Quoted passage.
Chances of lung disease killing you is 31pc higher if parents smoked when you were a child, even though you are a non-smoker, study shows

For the first time, a study has found a correlation between growing up in a home where someone smoked and the likelihood of dying from chronic obstructive pulmonary disease, a lung condition, because of second-hand smoke. Another study shows quitting smoking prolongs your life, even if you risk weight gain and, possibly, diabetes

Wellness
Agencies

Childhood exposure to second-hand smoke is linked to lung disease decades later, according to a study published by the American Cancer Society.

For 22 years, researchers have been following more than 70,000 adults who have never smoked. At the beginning of the study, they were asked whether they lived in a household with a smoker while they were children. Those who did were 31 per cent more likely to die of chronic obstructive pulmonary disease (COPD). This is the first study to find a correlation between the two.

“We know that children exposed to second-hand smoke are more likely to have lung problems, asthma,” says Ryan Diver, the director of data analysis at the American Cancer Society and lead author of the study.

Supplied information.
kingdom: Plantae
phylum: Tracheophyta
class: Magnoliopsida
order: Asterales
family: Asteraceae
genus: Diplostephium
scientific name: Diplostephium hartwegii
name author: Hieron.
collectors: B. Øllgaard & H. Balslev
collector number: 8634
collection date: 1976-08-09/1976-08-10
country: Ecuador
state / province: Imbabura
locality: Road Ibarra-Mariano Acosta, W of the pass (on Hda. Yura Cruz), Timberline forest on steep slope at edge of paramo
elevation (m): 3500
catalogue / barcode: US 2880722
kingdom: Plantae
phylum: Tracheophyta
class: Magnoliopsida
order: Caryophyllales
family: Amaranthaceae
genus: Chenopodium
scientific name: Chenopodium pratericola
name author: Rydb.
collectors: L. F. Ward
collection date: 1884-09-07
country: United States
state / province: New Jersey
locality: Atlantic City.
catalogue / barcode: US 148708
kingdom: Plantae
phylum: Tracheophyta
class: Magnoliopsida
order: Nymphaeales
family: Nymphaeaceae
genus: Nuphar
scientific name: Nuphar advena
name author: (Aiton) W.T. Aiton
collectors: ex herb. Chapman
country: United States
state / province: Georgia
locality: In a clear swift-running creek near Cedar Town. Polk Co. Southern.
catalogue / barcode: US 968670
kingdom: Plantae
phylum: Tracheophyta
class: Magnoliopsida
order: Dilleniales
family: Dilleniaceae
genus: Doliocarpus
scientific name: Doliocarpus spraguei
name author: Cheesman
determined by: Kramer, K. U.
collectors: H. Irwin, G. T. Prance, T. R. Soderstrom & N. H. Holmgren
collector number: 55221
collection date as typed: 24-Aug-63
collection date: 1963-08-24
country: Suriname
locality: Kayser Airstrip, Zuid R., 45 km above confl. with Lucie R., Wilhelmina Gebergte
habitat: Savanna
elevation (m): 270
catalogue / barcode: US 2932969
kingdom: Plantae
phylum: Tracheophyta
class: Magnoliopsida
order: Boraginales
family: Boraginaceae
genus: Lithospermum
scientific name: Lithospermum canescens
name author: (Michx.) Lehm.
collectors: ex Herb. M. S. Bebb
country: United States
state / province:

Your instructions.
Update the second-hand smoke article from "Childhood exposure to" through "between the two.", putting "home" in place of "household".

Solution.
Childhood exposure to second-hand smoke is linked to lung disease decades later, according to a study published by the American Cancer Society.

For 22 years, researchers have been following more than 70,000 adults who have never smoked. At the beginning of the study, they were asked whether they lived in a home with a smoker while they were children. Those who did were 31 per cent more likely to die of chronic obstructive pulmonary disease (COPD). This is the first study to find a correlation between the two.